The group is now desperately seeking funding to put in a bid and save the ship. As well as the price of the ship, the venture must find up to £1 million for immediate repairs and the use of a heavy-lift vessel to carry Whimbrel back to Liverpool.

Captain Chris Pile, project manager, said: “There is currently no memorial to the Battle of the Atlantic and she is the last one that saw active service.

“She represents great historical value to the nation and it would allow people to see what ships of that era were like and the conditions on board.”

The Battle of the Atlantic as Germany tried to cut of Britain’s sea supply routes was the longest campaign of the Second World War.

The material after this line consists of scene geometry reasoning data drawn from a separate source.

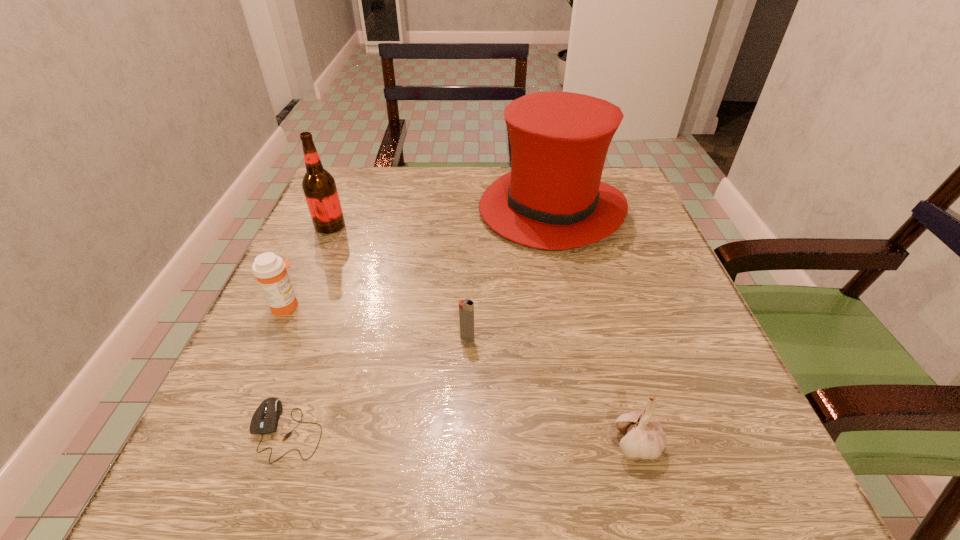
Where is `hat`? The image size is (960, 540). hat is located at coordinates (553, 198).

Locate an element on the screen. This screenshot has width=960, height=540. root beer is located at coordinates (319, 187).

The image size is (960, 540). Identify the location of medicine. (270, 270).

You are a GUI agent. You are given a task and a screenshot of the screen. Output one action in this format:
    pyautogui.click(x=<x>, y=<y>)
    Task: Click on the fourth nearest object
    This screenshot has height=540, width=960.
    Given the screenshot: What is the action you would take?
    pyautogui.click(x=270, y=270)

Locate an element on the screen. igniter is located at coordinates (466, 307).

Locate an element on the screen. This screenshot has width=960, height=540. the third nearest object is located at coordinates (466, 307).

In order to click on garlic in this screenshot , I will do `click(644, 438)`.

Locate an element on the screen. Image resolution: width=960 pixels, height=540 pixels. computer mouse is located at coordinates (265, 419).

The width and height of the screenshot is (960, 540). What are the coordinates of `vacant point located 0.080m on the left of the hat` in the screenshot? It's located at coord(445,209).

The height and width of the screenshot is (540, 960). I want to click on free space located on the front of the root beer, so click(306, 281).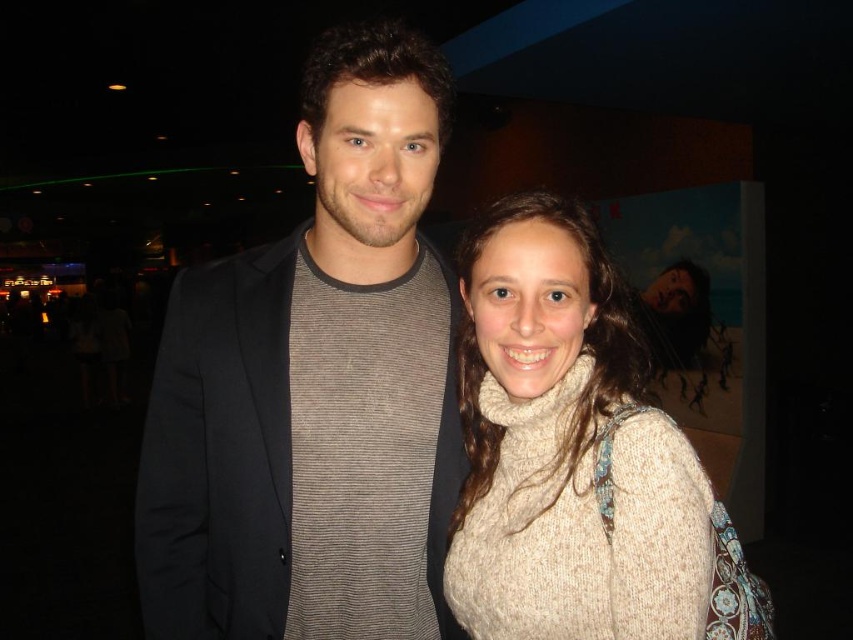
Looking at this image, you are a fashion stylist observing two people at a movie premiere. Both are wearing a dark gray knit sweater at center and a white knitted sweater at center. Which sweater is layered on top?

The dark gray knit sweater at center is positioned over the white knitted sweater at center, so it is layered on top.

You are a photographer at a fashion event. You need to capture a photo of both the dark gray knit sweater at center and the white knitted sweater at center. Which sweater should you focus on first to ensure it appears closer in the photo?

The dark gray knit sweater at center is further to the viewer than the white knitted sweater at center, so you should focus on the dark gray knit sweater at center first to ensure it appears closer in the photo.

You are a photographer at a fashion event. You need to capture a closeup shot of both the dark gray knit sweater at center and the white knitted sweater at center. Which sweater should you focus on first if you want to ensure both are in frame without moving the camera?

The dark gray knit sweater at center is larger in size than the white knitted sweater at center, so you should focus on the larger dark gray knit sweater at center first to ensure it fits within the frame before adjusting for the smaller white knitted sweater at center.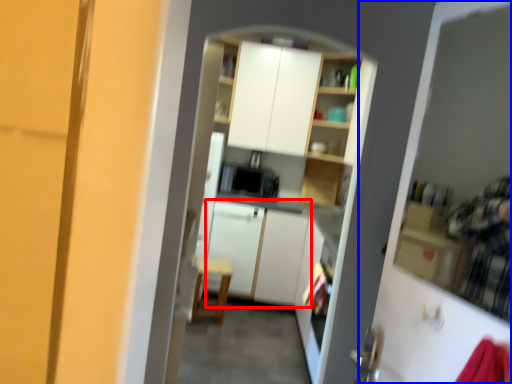
Question: Which object appears closest to the camera in this image, cabinetry (highlighted by a red box) or screen door (highlighted by a blue box)?

Choices:
 (A) cabinetry
 (B) screen door

Answer: (B)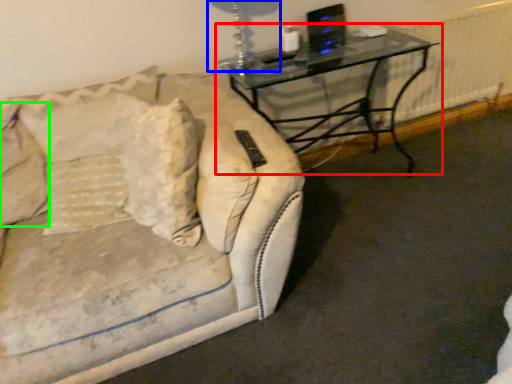
Question: Which object is the farthest from table (highlighted by a red box)? Choose among these: table lamp (highlighted by a blue box) or pillow (highlighted by a green box).

Choices:
 (A) table lamp
 (B) pillow

Answer: (B)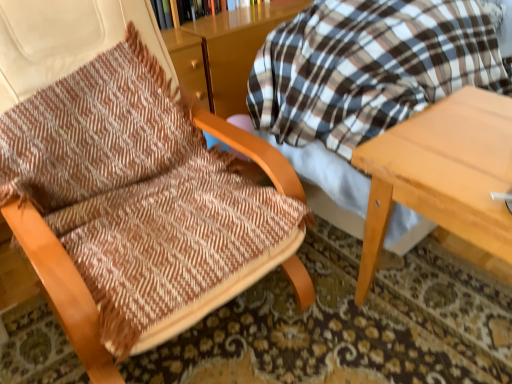
Question: Is point [74, 102] positioned closer to the camera than point [156, 1]?

Choices:
 (A) closer
 (B) farther

Answer: (A)

Question: Considering their positions, is brown woven fabric chair at left located in front of or behind wooden bookcase at upper center?

Choices:
 (A) behind
 (B) front

Answer: (B)

Question: Which object is the farthest from the wooden bookcase at upper center?

Choices:
 (A) light wood table at right
 (B) brown woven fabric chair at left

Answer: (A)

Question: Which is nearer to the wooden bookcase at upper center?

Choices:
 (A) brown woven fabric chair at left
 (B) light wood table at right

Answer: (A)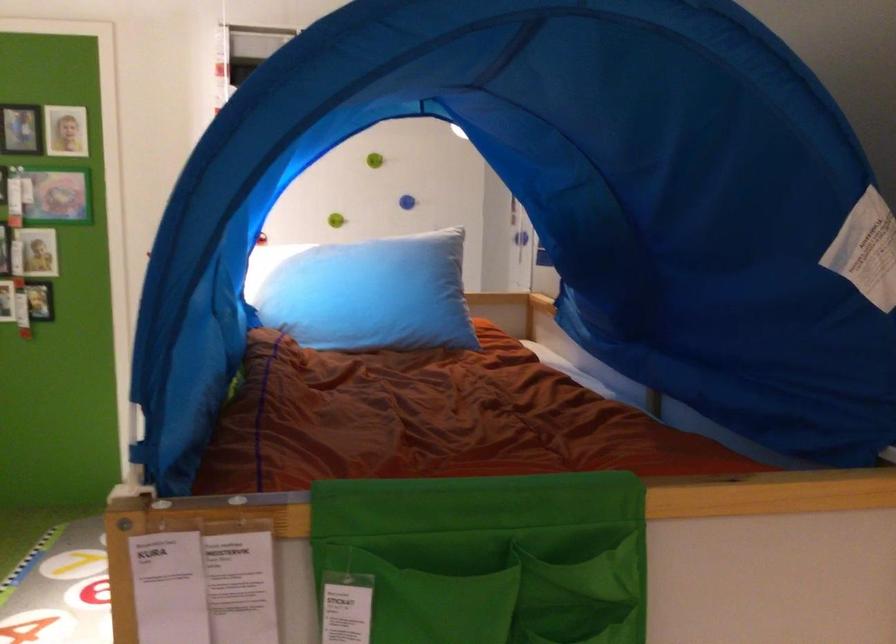
Identify the location of blue wall knob. Image resolution: width=896 pixels, height=644 pixels. (407, 202).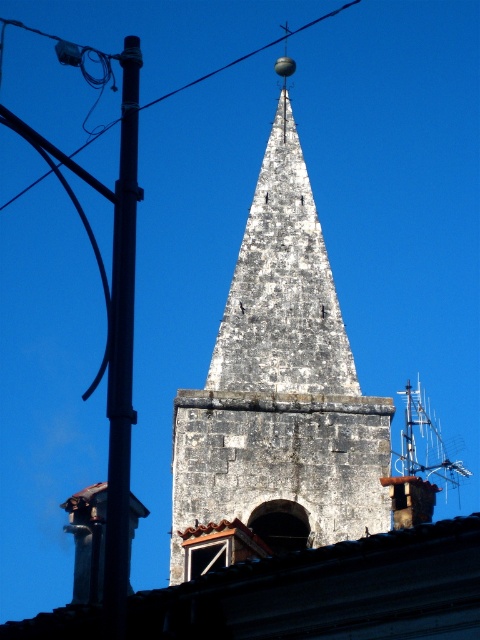
Question: Is metallic pole at left further to the viewer compared to black wire at upper left?

Choices:
 (A) no
 (B) yes

Answer: (A)

Question: Is weathered stone steeple at center above metallic pole at left?

Choices:
 (A) no
 (B) yes

Answer: (A)

Question: Which of the following is the closest to the observer?

Choices:
 (A) (123, 451)
 (B) (192, 83)
 (C) (182, 445)

Answer: (A)

Question: Which is farther from the black wire at upper left?

Choices:
 (A) metallic pole at left
 (B) weathered stone steeple at center

Answer: (B)

Question: Which of the following is the farthest from the observer?

Choices:
 (A) weathered stone steeple at center
 (B) metallic pole at left

Answer: (A)

Question: Is weathered stone steeple at center wider than metallic pole at left?

Choices:
 (A) no
 (B) yes

Answer: (A)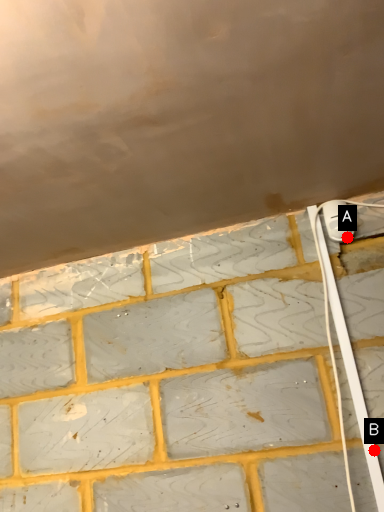
Question: Two points are circled on the image, labeled by A and B beside each circle. Among these points, which one is nearest to the camera?

Choices:
 (A) A is closer
 (B) B is closer

Answer: (B)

More than 30,000 sailors died battling marauding German submarines and trying to keep the sea lanes open and deliver vital supplies.

As well as taking part in the Battle of the Atlantic, Whimbrel was part of the Royal Navy fleet present at the Japanese surrender ceremony in 1945.

The sloop served with the Egyptian navy from 1949 and was renamed Tarik.

Capt Pile said: “She went on to serve a full operational career with the Egyptians.

“She is now starting to rust in a few areas. There are holes in her upper deck which are rusted away, but in the Egyptian climate rust does not advance at the same rate it does in the UK.

“The ship as a whole, considering she is 70 years old, is in pretty good nick and the Egyptians have kept her pretty well painted. She’s in pretty good physical shape, but she needs quite a lot of tender loving care.”

Negotiations with the Egyptian navy have been going on for more than a decade and at one point the venture seemed doomed when the price unexpectedly leapt fourfold. Just as a deal appeared to be back on track the country was overtaken by the turmoil of the Arab spring.